Stephen Colbert and the Monster Truck of Tivos
Hugh Pickens DOT Com writes "Lee Hutchinson writes at Ars Technica that when you're picking out a DVR for your home, there's a pretty short list of candidates — TiVo has its new 6-tuner DVRs, or you can get something from your cable provider, or you can roll your own. But SnapStream makes a line of 30+ channel DVRs that can record dozens of TV shows simultaneously. Its products are the monster trucks of the DVR world, used by popular shows like The Colbert Report, The Daily Show, and The Soup. A SnapStream cluster can repackage, transcode, and distribute content for re-use — functionality you won't find on a consumer-grade DVR. 'Being able to record, say, all of the news channels was something companies were interested in,' says Aaron Thompson, SnapStream's president. 'The Daily Show, Colbert Report, and so on all use it to record a bunch of stuff, find what they want to make fun of, and quickly get it into their editing bays to get it on air.' Prior to SnapStream, the big media companies were using isolated DVRs to record all the different television channels and shows like The Colbert Report had armies of interns to watch and catalog all the recorded TV, but SnapStream can search the entire recorded library for video based on keywords in the closed captions. 'We bring some of the power of 'new media,' the ability to search, copy and paste, and e-mail clips, to the old media of television for organizations,' says Rakesh Agrawal . 'You weren't able to search television before, but now you can.
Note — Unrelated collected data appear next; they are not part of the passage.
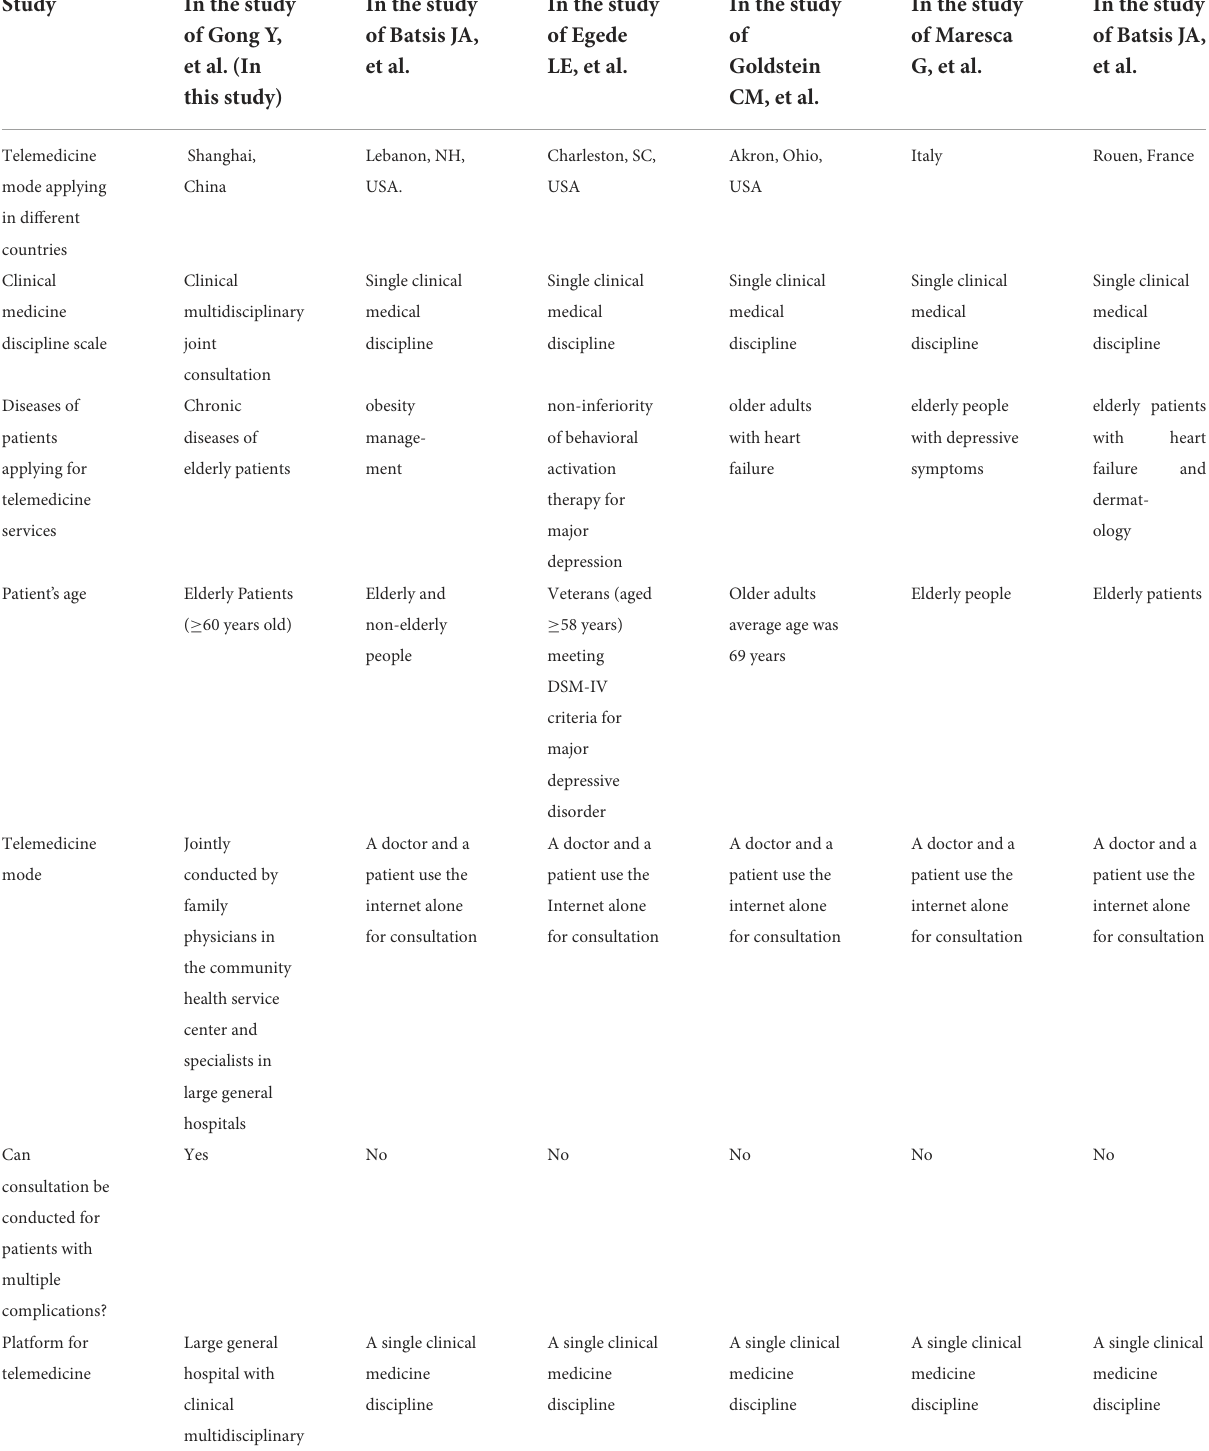
TABLE 2 Comparison of the differences between the new telegeriatrics system in our study and telemedicine systems of the main studies mentioned in the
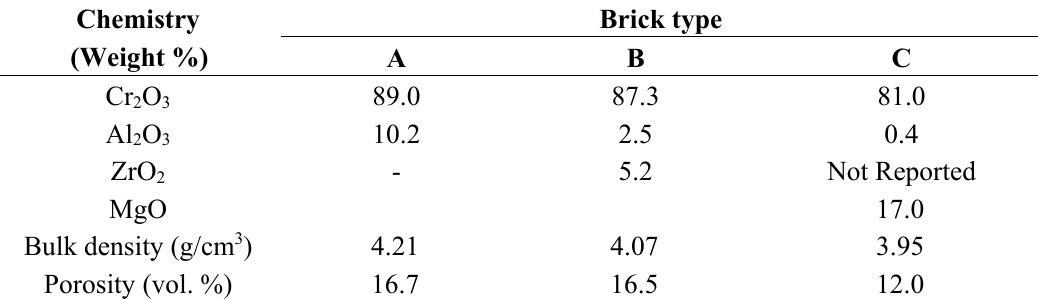
Table 5. Chemical composition and physical properties of commonly used high Chrome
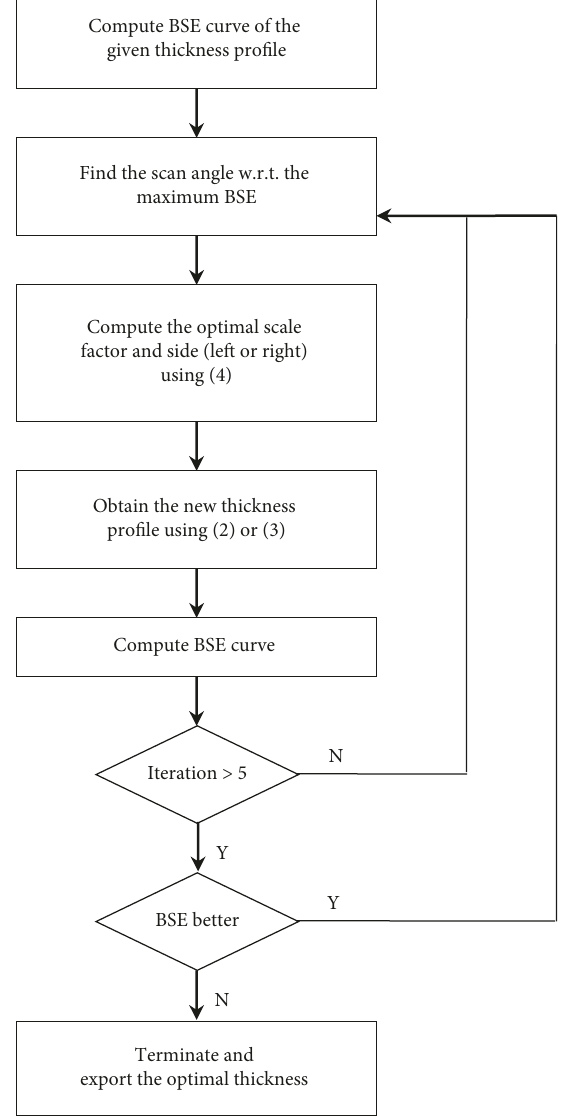
Figure 5: Efficient thickness design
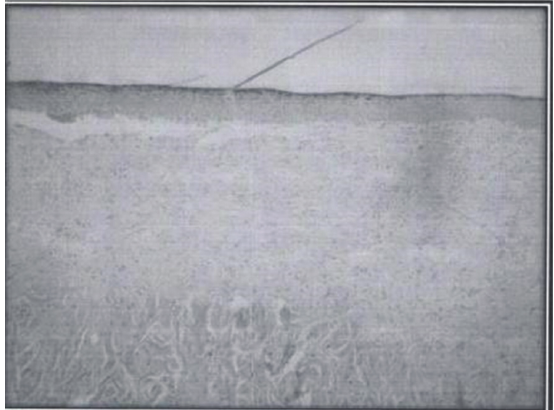
Fig 3.Histological image of test group dermis which shows normal epidermal cells, organized bundles of collagen and serous goblet cells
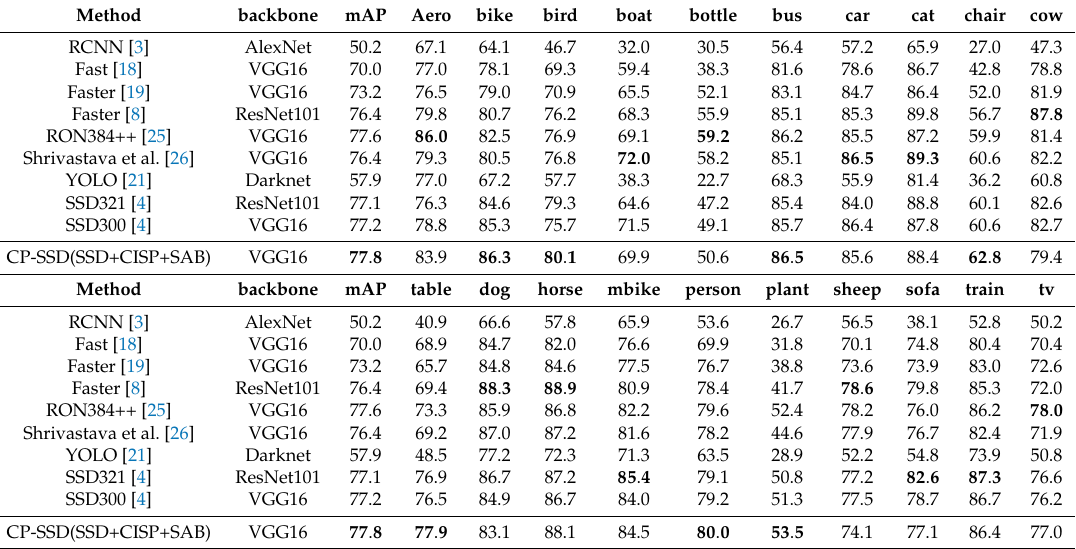
Table 3. Test results of CP-SSD in PASCAL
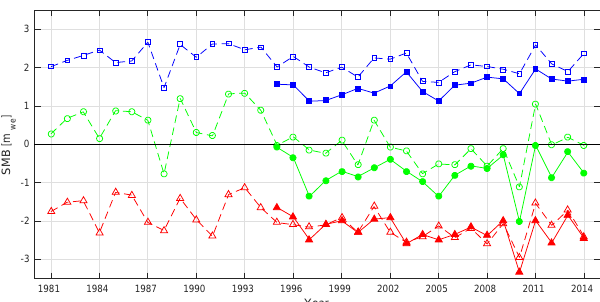
Figure 10. Average summer (red lines), winter (blue lines), and net (green lines) specific surface mass balance for the whole of Vatna- jökull. The solid lines are the mass balance of Vatnajökull based on mass balance measurements and manual interpolation, while the dashed lines are the mass balance as simulated by HIRHAM5.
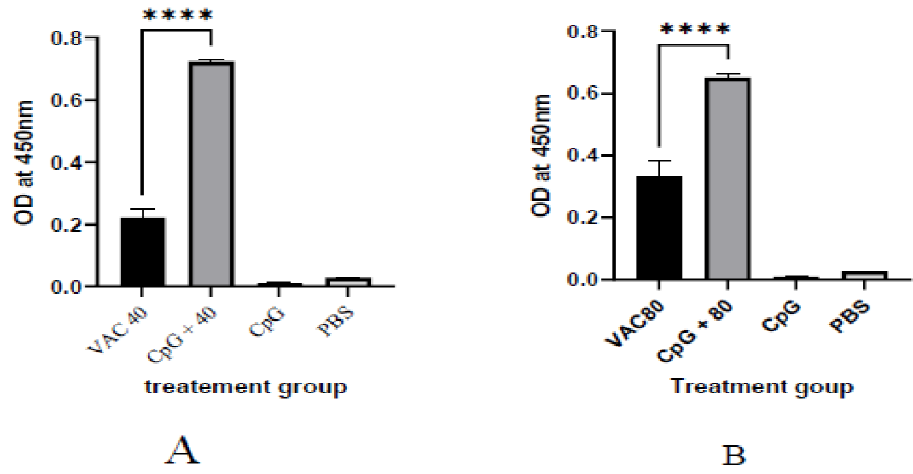
Figure 1. The IgG antibody immune response to SARS-CoV-2 at 14 days after immunization. ( A ) The results of SARS-CoV-2 spike protein-specific IgG antibodies in the plasma of 4 × 10 9 VP of vaccine plus the CpG ODNS group showed statistical significance ( p ≤ 0.001), 2-fold increase in IgG against 4 × 10 9 VP of vaccine. ( B ) The results of SARS-CoV-2 spike protein-specific IgG antibodies in the plasma of 8 × 10 9 VP of vaccine plus the CpG ODNs group. There was a 1.5-fold increase for the CPG-supplemented against 8 × 10 9 VP of the vaccine-only group. A 95% CI was considered for all tests. (**** p < 0.0001).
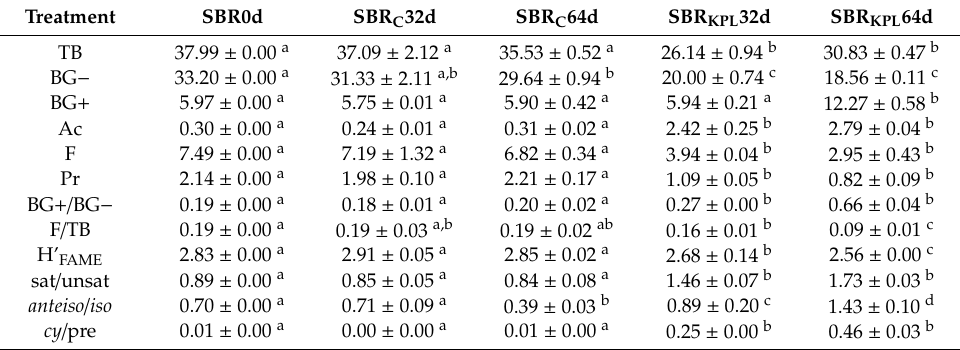
Table 6. The percentages of distinct FAME markers, H’, sat / unsat, anteiso / iso , and cy / pre ratio for the untreated AS and treated with the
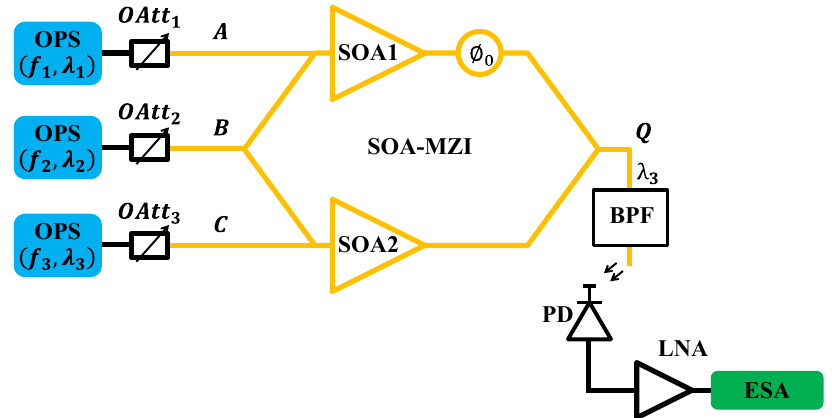
Figure 5. All–optical “AND” gate setup dependent on the SOA-MZI using a differential modulation architecture for the experimental and simulation studies.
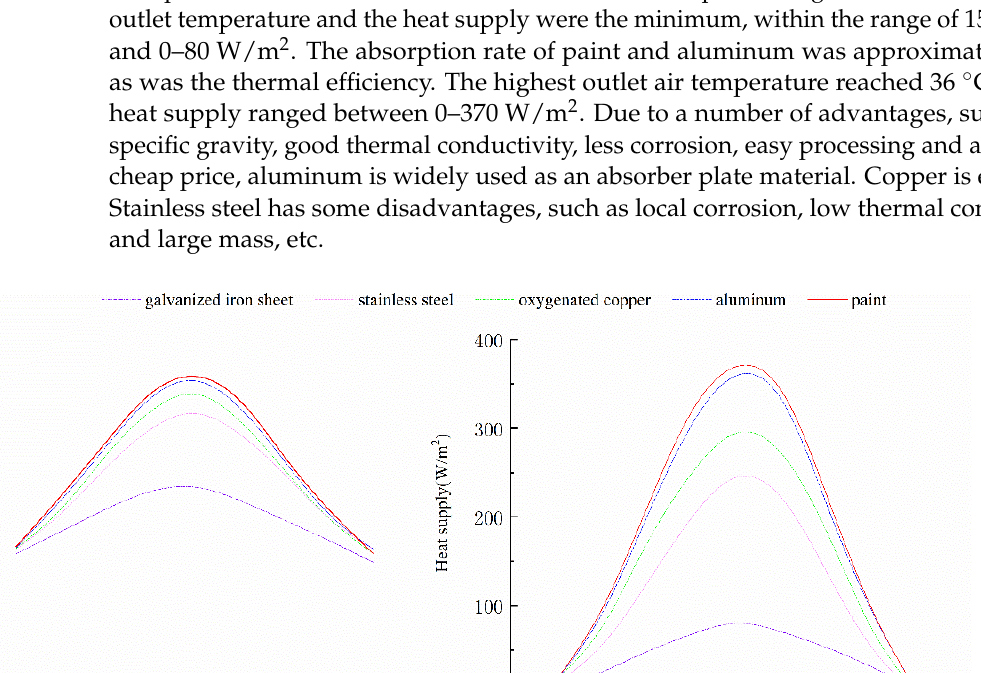
Table 6. Difference between the measured value and simulated value.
Now you can pinpoint stuff and you can hold people accountable and move at the same speed at which media works in the online world.'"
That will set you back to the tune of about $223,500 (enter some fake info for the details). Or it looks like you can lease 30 tuners for about $5,000/month.
Think I'll be sticking with my Moxi.
On the cable side, a CableCard and Ceton InfiniTV 4. Ceton has a 6 tuner card.
As for IPTV, MythTV cannot decode the signal alone however, they can be used with IR blaster connected to a set-top box and MythTV can grab the stream from box sometimes.
Well, there's spam egg sausage and spam, that's not got much spam in it.
It's not the DVR's fault per se, it's a combination of the DVR and the broadcasters not using technology that permits the DVR to stop recording only when the program is finished. In some parts of the world the broadcaster embeds a signal that tells the DVR what program is on. That way if the game goes into overtime, the DVR knows that it's still going and you don't miss the extra action.
I believe in parts of Europe they have it figured out so that you don't have to worry about missing the end of the football match.